INPUT FOR THIS TASK: Begin

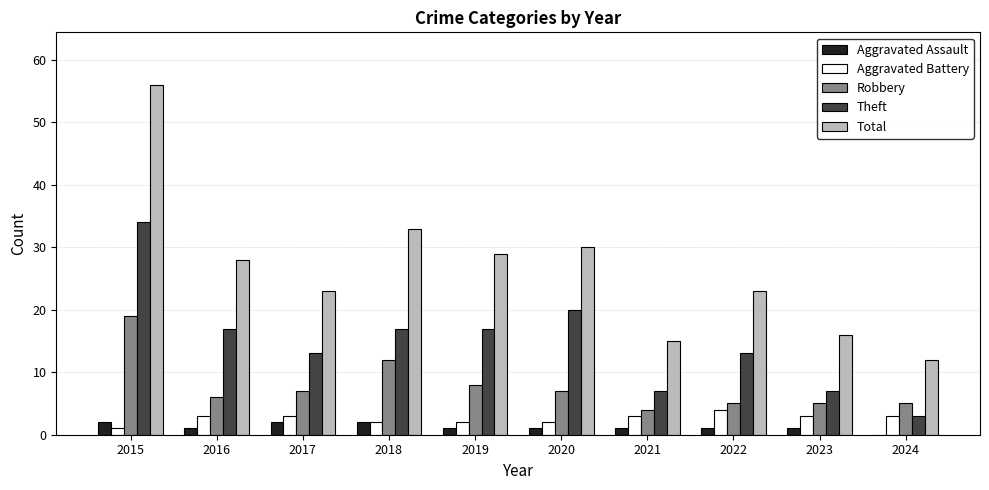

What is the average value of the Aggravated Assault series?

1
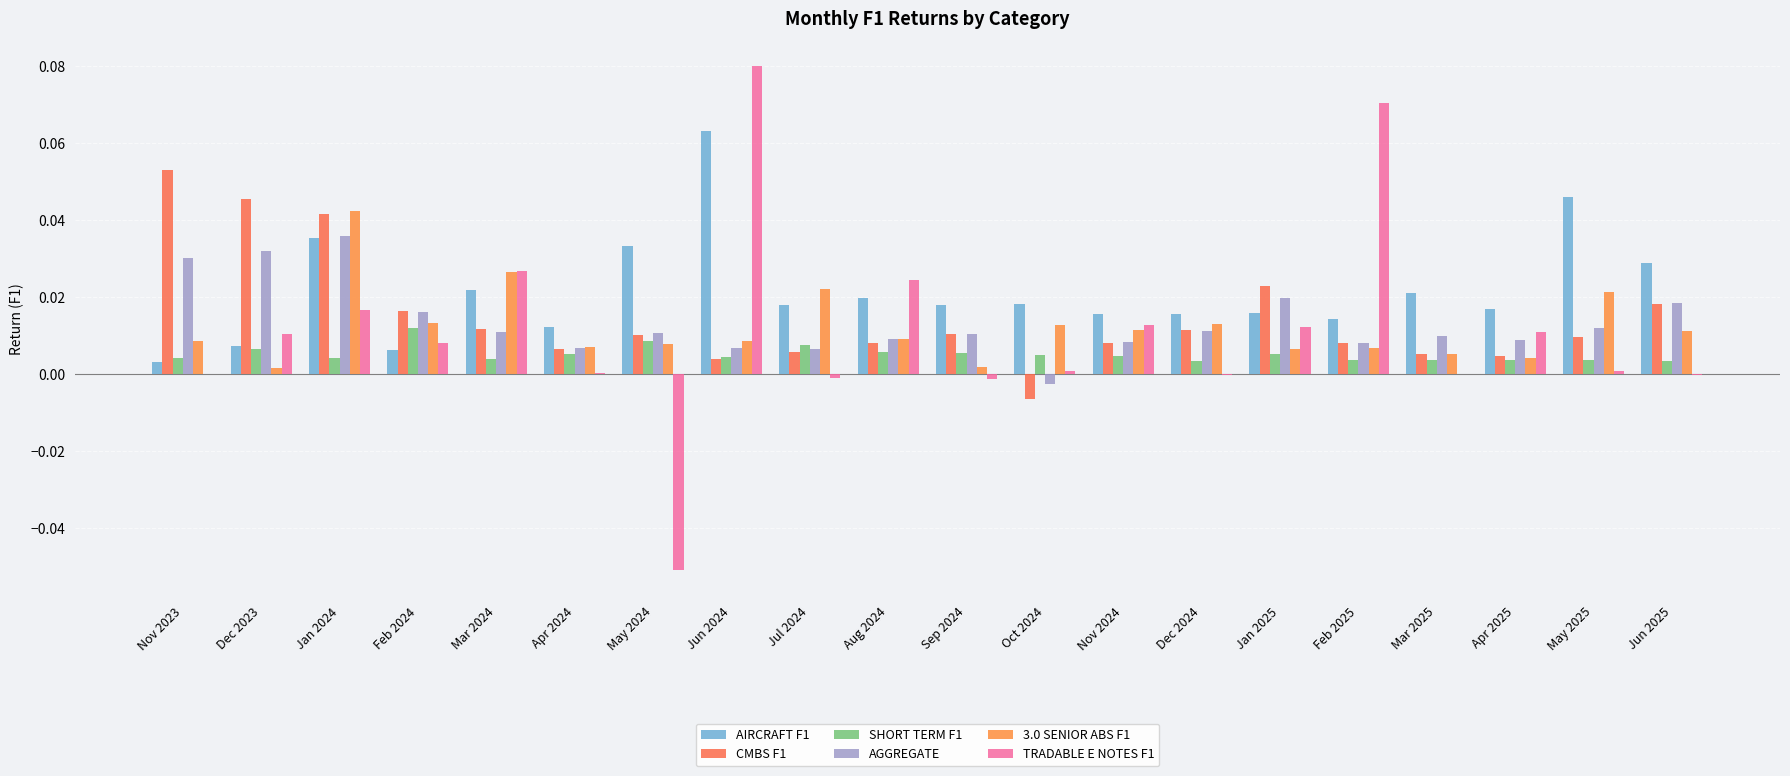

Reading left to right, transcribe all the data shown in this chart.

AIRCRAFT F1: Nov 2023=0.0	Dec 2023=0.0	Jan 2024=0.0	Feb 2024=0.0	Mar 2024=0.0	Apr 2024=0.0	May 2024=0.0	Jun 2024=0.1	Jul 2024=0.0	Aug 2024=0.0	Sep 2024=0.0	Oct 2024=0.0	Nov 2024=0.0	Dec 2024=0.0	Jan 2025=0.0	Feb 2025=0.0	Mar 2025=0.0	Apr 2025=0.0	May 2025=0.0	Jun 2025=0.0
CMBS F1: Nov 2023=0.1	Dec 2023=0.0	Jan 2024=0.0	Feb 2024=0.0	Mar 2024=0.0	Apr 2024=0.0	May 2024=0.0	Jun 2024=0.0	Jul 2024=0.0	Aug 2024=0.0	Sep 2024=0.0	Oct 2024=-0.0	Nov 2024=0.0	Dec 2024=0.0	Jan 2025=0.0	Feb 2025=0.0	Mar 2025=0.0	Apr 2025=0.0	May 2025=0.0	Jun 2025=0.0
SHORT TERM F1: Nov 2023=0.0	Dec 2023=0.0	Jan 2024=0.0	Feb 2024=0.0	Mar 2024=0.0	Apr 2024=0.0	May 2024=0.0	Jun 2024=0.0	Jul 2024=0.0	Aug 2024=0.0	Sep 2024=0.0	Oct 2024=0.0	Nov 2024=0.0	Dec 2024=0.0	Jan 2025=0.0	Feb 2025=0.0	Mar 2025=0.0	Apr 2025=0.0	May 2025=0.0	Jun 2025=0.0
AGGREGATE: Nov 2023=0.0	Dec 2023=0.0	Jan 2024=0.0	Feb 2024=0.0	Mar 2024=0.0	Apr 2024=0.0	May 2024=0.0	Jun 2024=0.0	Jul 2024=0.0	Aug 2024=0.0	Sep 2024=0.0	Oct 2024=-0.0	Nov 2024=0.0	Dec 2024=0.0	Jan 2025=0.0	Feb 2025=0.0	Mar 2025=0.0	Apr 2025=0.0	May 2025=0.0	Jun 2025=0.0
3.0 SENIOR ABS F1: Nov 2023=0.0	Dec 2023=0.0	Jan 2024=0.0	Feb 2024=0.0	Mar 2024=0.0	Apr 2024=0.0	May 2024=0.0	Jun 2024=0.0	Jul 2024=0.0	Aug 2024=0.0	Sep 2024=0.0	Oct 2024=0.0	Nov 2024=0.0	Dec 2024=0.0	Jan 2025=0.0	Feb 2025=0.0	Mar 2025=0.0	Apr 2025=0.0	May 2025=0.0	Jun 2025=0.0
TRADABLE E NOTES F1: Nov 2023=0.0	Dec 2023=0.0	Jan 2024=0.0	Feb 2024=0.0	Mar 2024=0.0	Apr 2024=0.0	May 2024=-0.1	Jun 2024=0.1	Jul 2024=-0.0	Aug 2024=0.0	Sep 2024=-0.0	Oct 2024=0.0	Nov 2024=0.0	Dec 2024=-0.0	Jan 2025=0.0	Feb 2025=0.1	Mar 2025=-0.0	Apr 2025=0.0	May 2025=0.0	Jun 2025=-0.0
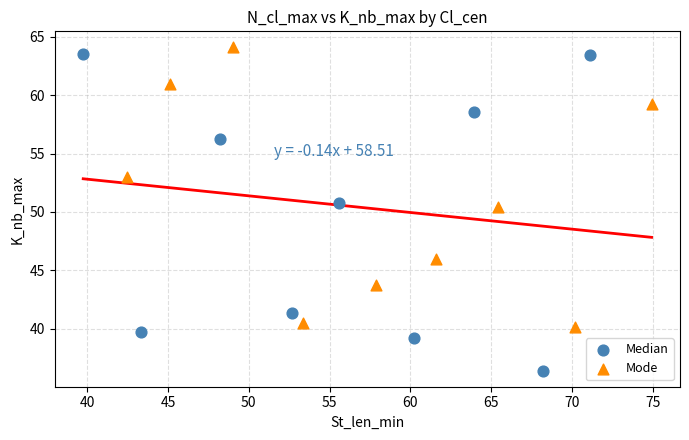

Which series has the largest Y range (max minus min)?

Median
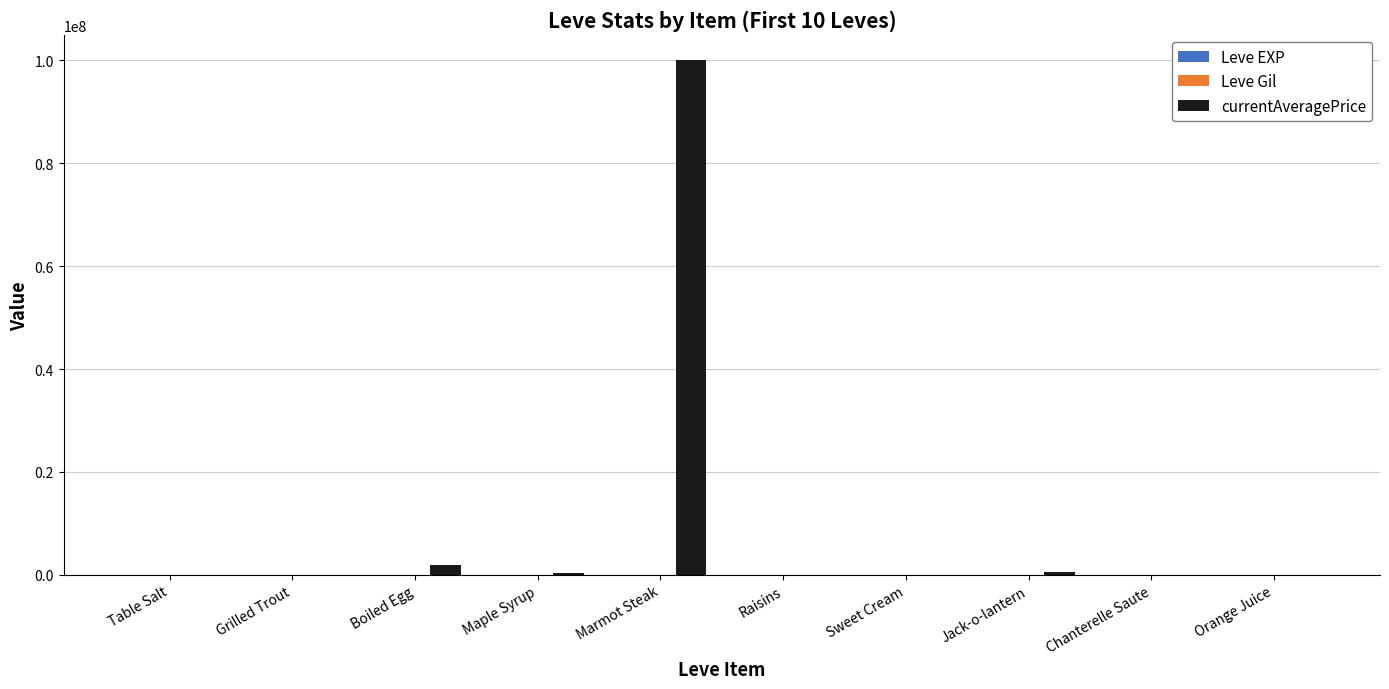

Between Marmot Steak and Jack-o-lantern, which series saw the biggest shift?

currentAveragePrice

INPUT FOR THIS TASK: End

## YOUR TASK
Rewrite all of the items above, changing every "series" to "line" and keeping everything else the same. Leave the pictures out of your version.

## EXERCISE SOLUTION
What is the average value of the Aggravated Assault line?

1

Reading left to right, transcribe all the data shown in this chart.

AIRCRAFT F1: Nov 2023=0.0	Dec 2023=0.0	Jan 2024=0.0	Feb 2024=0.0	Mar 2024=0.0	Apr 2024=0.0	May 2024=0.0	Jun 2024=0.1	Jul 2024=0.0	Aug 2024=0.0	Sep 2024=0.0	Oct 2024=0.0	Nov 2024=0.0	Dec 2024=0.0	Jan 2025=0.0	Feb 2025=0.0	Mar 2025=0.0	Apr 2025=0.0	May 2025=0.0	Jun 2025=0.0
CMBS F1: Nov 2023=0.1	Dec 2023=0.0	Jan 2024=0.0	Feb 2024=0.0	Mar 2024=0.0	Apr 2024=0.0	May 2024=0.0	Jun 2024=0.0	Jul 2024=0.0	Aug 2024=0.0	Sep 2024=0.0	Oct 2024=-0.0	Nov 2024=0.0	Dec 2024=0.0	Jan 2025=0.0	Feb 2025=0.0	Mar 2025=0.0	Apr 2025=0.0	May 2025=0.0	Jun 2025=0.0
SHORT TERM F1: Nov 2023=0.0	Dec 2023=0.0	Jan 2024=0.0	Feb 2024=0.0	Mar 2024=0.0	Apr 2024=0.0	May 2024=0.0	Jun 2024=0.0	Jul 2024=0.0	Aug 2024=0.0	Sep 2024=0.0	Oct 2024=0.0	Nov 2024=0.0	Dec 2024=0.0	Jan 2025=0.0	Feb 2025=0.0	Mar 2025=0.0	Apr 2025=0.0	May 2025=0.0	Jun 2025=0.0
AGGREGATE: Nov 2023=0.0	Dec 2023=0.0	Jan 2024=0.0	Feb 2024=0.0	Mar 2024=0.0	Apr 2024=0.0	May 2024=0.0	Jun 2024=0.0	Jul 2024=0.0	Aug 2024=0.0	Sep 2024=0.0	Oct 2024=-0.0	Nov 2024=0.0	Dec 2024=0.0	Jan 2025=0.0	Feb 2025=0.0	Mar 2025=0.0	Apr 2025=0.0	May 2025=0.0	Jun 2025=0.0
3.0 SENIOR ABS F1: Nov 2023=0.0	Dec 2023=0.0	Jan 2024=0.0	Feb 2024=0.0	Mar 2024=0.0	Apr 2024=0.0	May 2024=0.0	Jun 2024=0.0	Jul 2024=0.0	Aug 2024=0.0	Sep 2024=0.0	Oct 2024=0.0	Nov 2024=0.0	Dec 2024=0.0	Jan 2025=0.0	Feb 2025=0.0	Mar 2025=0.0	Apr 2025=0.0	May 2025=0.0	Jun 2025=0.0
TRADABLE E NOTES F1: Nov 2023=0.0	Dec 2023=0.0	Jan 2024=0.0	Feb 2024=0.0	Mar 2024=0.0	Apr 2024=0.0	May 2024=-0.1	Jun 2024=0.1	Jul 2024=-0.0	Aug 2024=0.0	Sep 2024=-0.0	Oct 2024=0.0	Nov 2024=0.0	Dec 2024=-0.0	Jan 2025=0.0	Feb 2025=0.1	Mar 2025=-0.0	Apr 2025=0.0	May 2025=0.0	Jun 2025=-0.0

Which line has the largest Y range (max minus min)?

Median

Between Marmot Steak and Jack-o-lantern, which line saw the biggest shift?

currentAveragePrice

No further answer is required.